29. Common drugs alter bacterial protein expression in fecal cultures from Crohn’s disease patients

Heike E.F. Becker1,2, Ronny Mohren3, Daisy M.A.E. Jonkers1*, John Penders2,4*

1
Division Gastroenterology/Hepatology, Department of Internal Medicine, NUTRIM School of Nutrition and Translational Research in Metabolism, Maastricht University Medical Centre+, Maastricht, The Netherlands
2Department of Medical Microbiology – Infectious Diseases and Infection Prevention, NUTRIM School of Nutrition and Translational Research in Metabolism, Maastricht University Medical Centre+, Maastricht, The Netherlands
3Maastricht Multimodal Molecular Institute, Maastricht University, Maastricht, The Netherlands
4Department of Medical Microbiology – Infectious Diseases and Infection Prevention, Caphri School for Public Health and Primary Care, Maastricht University Medical Centre+, Maastricht, The Netherlands
*Authors contributed equally to this work.

Background
Crohn’s disease (CD) is a chronic inflammatory gastro-intestinal condition with a variable disease course. Medical drugs are the most important treatment regimen to induce and maintain remission. However, a substantial number of patients experience adverse effects and non-response. As the intestinal microbiota can interact with xenobiotics and is involved in CD pathophysiology, the aim of this study is to explore the effect of common CD drugs on the patient’s microbiome ex vivo.

Methods
Five CD patients donated a fecal sample, which was anaerobically collected and used for the experiments on the same day. The individual fecal microbiota was exposed to budesonide, 6-mercaptopurine, tofacitinib, or DMSO-control for 24 hours.
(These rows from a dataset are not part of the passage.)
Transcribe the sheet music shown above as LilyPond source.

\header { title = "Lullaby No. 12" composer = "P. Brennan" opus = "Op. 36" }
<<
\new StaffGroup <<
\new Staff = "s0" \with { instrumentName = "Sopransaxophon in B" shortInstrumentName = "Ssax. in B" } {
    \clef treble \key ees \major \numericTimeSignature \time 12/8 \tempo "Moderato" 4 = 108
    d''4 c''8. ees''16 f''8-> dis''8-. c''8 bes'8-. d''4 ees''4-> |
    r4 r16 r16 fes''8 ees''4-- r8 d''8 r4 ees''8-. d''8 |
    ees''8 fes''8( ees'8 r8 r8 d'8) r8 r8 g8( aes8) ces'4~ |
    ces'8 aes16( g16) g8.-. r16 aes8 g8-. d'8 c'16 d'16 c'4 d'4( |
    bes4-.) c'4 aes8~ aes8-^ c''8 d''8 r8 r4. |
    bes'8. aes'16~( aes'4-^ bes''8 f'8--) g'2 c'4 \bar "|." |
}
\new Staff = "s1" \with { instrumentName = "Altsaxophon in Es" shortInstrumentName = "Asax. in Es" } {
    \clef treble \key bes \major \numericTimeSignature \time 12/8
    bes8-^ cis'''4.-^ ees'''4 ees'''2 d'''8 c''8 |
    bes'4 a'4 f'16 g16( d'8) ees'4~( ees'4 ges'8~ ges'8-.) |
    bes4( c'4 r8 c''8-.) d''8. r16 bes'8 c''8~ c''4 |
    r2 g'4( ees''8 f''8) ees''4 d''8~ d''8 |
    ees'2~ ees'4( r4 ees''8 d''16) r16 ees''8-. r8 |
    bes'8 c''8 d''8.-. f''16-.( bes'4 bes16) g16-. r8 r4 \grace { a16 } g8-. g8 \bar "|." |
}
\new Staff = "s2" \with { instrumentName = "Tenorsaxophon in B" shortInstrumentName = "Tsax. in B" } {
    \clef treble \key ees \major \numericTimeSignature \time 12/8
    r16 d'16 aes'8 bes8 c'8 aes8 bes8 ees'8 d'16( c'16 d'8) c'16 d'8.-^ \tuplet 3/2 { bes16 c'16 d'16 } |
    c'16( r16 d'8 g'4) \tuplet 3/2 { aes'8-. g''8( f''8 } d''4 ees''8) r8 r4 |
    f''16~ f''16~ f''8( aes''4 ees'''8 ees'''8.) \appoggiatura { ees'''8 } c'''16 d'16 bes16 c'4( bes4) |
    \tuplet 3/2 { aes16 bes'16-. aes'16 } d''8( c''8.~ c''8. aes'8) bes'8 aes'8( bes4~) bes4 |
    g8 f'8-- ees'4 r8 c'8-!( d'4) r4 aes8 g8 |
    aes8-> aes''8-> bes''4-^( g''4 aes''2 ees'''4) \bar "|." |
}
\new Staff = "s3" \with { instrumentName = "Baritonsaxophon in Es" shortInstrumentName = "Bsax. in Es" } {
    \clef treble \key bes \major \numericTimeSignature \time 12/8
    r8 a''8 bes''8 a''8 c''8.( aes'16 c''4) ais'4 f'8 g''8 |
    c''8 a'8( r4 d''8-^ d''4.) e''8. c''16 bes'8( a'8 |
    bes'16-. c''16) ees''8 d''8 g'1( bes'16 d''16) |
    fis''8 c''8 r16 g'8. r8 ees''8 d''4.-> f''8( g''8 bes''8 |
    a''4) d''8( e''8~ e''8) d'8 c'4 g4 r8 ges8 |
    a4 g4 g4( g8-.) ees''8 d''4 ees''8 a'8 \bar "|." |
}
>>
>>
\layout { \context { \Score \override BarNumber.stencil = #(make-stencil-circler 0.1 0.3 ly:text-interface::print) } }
Subsequently, DNA and proteins were isolated and subjected to 16 rRNA gene amplicon sequencing and HPLC-MS proteomic analysis, respectively.

Results
Metagenomic and metaproteomic analyses revealed larger differences between donors as between drug exposures. Preliminary metaproteomic analyses could discriminate between 6-MP, tofacitinib, and the control condition, but not between budesonide and control. Due to 6-MP exposure 18 proteins were upregulated and 22 downregulated in all cultures. Further, preliminary metagenomic analyses could detect no drug-related shifts in overall microbiota diversity.

Conclusion
Although the origin of the fecal bacteria has a higher impact on microbiota composition and function, 6-MP and tofacitinib exposure significantly impacts bacterial protein expression in vitro. Further research is needed about the impact of drug-induced functional microbial alterations on the host and a potential relation with treatment outcomes in CD.